The downside is that if my email account is compromised then my account with
the service is also compromised, but if that's the case then most 'forgotten
password' systems would be equally broken.

------
cessor
This is, as everybody noticed - HORRIBLE advice. Imagine this: You mind your
own business on - let's say a man-to-man datings site. You don't appear to
have a problem with homosexuality, but MAYBE your wife or your employer does.
Like this, when they put in your private, personal email address and the
website basically tells them: "Yep, you got it, that guy has an accout here".
This "meta data" is quite sensitive information, if you ask me, not only from
a security point of view, but from a privacy one. Holy moly, don't follow this
advice.

------
slinkyavenger
Everyone's already covered how this is absolutely wrong, but I wanted to add
that a second query is not appropriate, either.

You'd want your query to be something like

SELECT password_hash = {password_hash} AS authenticated FROM accounts WHERE
email = {email}

That way you'd be able to tell based on your result set whether the user
exists, and if so if their password is valid. All with one query.

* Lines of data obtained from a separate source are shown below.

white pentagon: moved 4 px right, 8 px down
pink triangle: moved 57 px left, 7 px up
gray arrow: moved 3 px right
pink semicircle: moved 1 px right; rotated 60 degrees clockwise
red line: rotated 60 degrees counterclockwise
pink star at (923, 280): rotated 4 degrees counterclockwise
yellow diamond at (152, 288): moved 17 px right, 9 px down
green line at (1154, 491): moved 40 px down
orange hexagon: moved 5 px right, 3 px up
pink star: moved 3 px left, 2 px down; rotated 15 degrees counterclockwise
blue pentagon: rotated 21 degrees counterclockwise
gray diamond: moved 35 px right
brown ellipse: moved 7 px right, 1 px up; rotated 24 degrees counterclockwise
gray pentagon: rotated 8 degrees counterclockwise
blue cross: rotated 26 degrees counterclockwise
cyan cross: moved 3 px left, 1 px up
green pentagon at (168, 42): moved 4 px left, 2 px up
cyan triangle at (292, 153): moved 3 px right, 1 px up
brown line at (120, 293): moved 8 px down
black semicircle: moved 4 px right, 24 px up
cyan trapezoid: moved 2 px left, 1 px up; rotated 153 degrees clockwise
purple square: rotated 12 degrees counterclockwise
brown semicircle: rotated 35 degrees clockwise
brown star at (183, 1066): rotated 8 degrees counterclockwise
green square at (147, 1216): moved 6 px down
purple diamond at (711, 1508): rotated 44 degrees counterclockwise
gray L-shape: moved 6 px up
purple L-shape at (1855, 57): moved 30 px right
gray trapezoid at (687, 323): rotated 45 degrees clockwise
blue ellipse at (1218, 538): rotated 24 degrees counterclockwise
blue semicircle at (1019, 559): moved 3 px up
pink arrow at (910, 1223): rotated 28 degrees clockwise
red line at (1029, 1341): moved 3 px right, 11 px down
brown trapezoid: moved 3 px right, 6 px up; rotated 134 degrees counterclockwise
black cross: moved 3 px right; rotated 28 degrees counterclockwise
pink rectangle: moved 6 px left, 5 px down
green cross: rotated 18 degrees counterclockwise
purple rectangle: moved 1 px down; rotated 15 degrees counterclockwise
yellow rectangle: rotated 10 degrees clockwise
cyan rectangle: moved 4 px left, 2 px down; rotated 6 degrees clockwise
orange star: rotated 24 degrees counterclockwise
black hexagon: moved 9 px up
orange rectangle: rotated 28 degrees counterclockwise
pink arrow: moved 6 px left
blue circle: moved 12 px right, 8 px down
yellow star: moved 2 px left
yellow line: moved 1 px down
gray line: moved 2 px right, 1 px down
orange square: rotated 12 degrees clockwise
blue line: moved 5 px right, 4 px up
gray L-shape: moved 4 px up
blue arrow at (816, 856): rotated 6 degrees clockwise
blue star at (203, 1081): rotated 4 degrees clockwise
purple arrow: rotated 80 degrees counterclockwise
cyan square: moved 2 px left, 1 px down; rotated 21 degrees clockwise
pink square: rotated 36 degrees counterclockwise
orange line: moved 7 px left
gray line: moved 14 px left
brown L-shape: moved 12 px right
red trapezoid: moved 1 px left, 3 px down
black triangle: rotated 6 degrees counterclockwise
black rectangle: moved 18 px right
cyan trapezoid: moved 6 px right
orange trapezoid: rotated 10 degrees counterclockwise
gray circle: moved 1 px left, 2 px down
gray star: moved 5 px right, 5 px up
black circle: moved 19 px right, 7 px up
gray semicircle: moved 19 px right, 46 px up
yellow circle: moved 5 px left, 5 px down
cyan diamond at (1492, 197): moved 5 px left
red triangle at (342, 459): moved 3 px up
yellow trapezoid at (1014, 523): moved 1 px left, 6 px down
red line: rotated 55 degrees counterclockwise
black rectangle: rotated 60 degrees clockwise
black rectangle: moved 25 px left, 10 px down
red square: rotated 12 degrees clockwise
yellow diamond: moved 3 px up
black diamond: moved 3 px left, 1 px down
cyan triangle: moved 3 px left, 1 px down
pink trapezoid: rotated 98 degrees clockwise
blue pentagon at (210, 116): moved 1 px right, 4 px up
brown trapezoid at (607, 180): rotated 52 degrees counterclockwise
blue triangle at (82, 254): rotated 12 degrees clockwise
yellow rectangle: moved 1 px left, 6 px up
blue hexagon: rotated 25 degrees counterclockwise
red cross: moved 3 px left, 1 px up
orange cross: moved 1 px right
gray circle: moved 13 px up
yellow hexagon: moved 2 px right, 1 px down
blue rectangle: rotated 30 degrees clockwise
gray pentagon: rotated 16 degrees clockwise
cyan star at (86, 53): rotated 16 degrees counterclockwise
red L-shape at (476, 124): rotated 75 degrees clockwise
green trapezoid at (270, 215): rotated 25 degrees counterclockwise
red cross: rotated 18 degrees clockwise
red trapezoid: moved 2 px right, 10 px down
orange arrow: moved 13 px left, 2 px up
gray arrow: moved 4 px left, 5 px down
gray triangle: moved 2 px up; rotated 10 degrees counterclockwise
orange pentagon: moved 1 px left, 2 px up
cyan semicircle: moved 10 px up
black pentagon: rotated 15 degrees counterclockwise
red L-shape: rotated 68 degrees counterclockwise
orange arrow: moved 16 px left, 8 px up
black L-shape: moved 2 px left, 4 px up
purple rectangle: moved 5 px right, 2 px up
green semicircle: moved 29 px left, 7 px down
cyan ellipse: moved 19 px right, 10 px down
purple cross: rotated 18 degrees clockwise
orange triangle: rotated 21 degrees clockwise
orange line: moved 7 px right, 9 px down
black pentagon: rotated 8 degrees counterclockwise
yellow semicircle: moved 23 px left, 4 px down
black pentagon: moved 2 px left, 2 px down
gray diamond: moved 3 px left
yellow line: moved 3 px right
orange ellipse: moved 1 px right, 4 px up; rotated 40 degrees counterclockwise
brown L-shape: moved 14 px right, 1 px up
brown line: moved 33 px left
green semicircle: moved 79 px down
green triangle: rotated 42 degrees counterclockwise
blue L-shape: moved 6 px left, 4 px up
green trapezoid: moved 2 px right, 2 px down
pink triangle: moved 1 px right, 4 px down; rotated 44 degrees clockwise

But, again, you shouldn't do this.

------
zck
There's a key question whether or not to do this that I haven't seen
discussed: is the fact that a given login has an account private information?
Sometimes it is, sometimes it isn't.

For example, on HN, it's trivial to find out whether a given username has an
account -- just visit
[https://news.ycombinator.com/user?id=zck](https://news.ycombinator.com/user?id=zck)
, and you'll see whether zck is a registered account.

On services like that, I don't see the harm in distinguishing "password
incorrect" errors from "no user" errors, since that _doesn 't give you private
information_.

But on private sites, or if you're logging in via email? That's a different
story.

------
aboodman
In a perfect world, you don't login at all because your device knows your
identity and there are standardized identity federation protocols that
applications and devices can participate in.

(Android already has this. Android developers: Please use AccountManager. I am
highly unlikely to create an account with you.)

I can't count the number of times I've just "oh well, nevermind" when I
couldn't remember the stupid credentials I used with some application, or
couldn't be bothered to create new ones. Not to mention the well-documented
security problems with asking users to manage passwords.

Blech I say. Blech. I'm sad that it's 2014 and this is still unsolved.

------
1p1e1
It's a good UI, however if not done right it can be potentially dangerous. As
you mention in the PS, people can abuse it in various different ways. Spam
bots can go around websites that use this practice and check email validity,
for example.

------
camelNotation
No, in a perfect world, THIS is how web sites would handle login forms:

[https://www.grc.com/sqrl/sqrl.htm](https://www.grc.com/sqrl/sqrl.htm)

------
madaxe_again
In a perfect world, username enumeration is everywhere?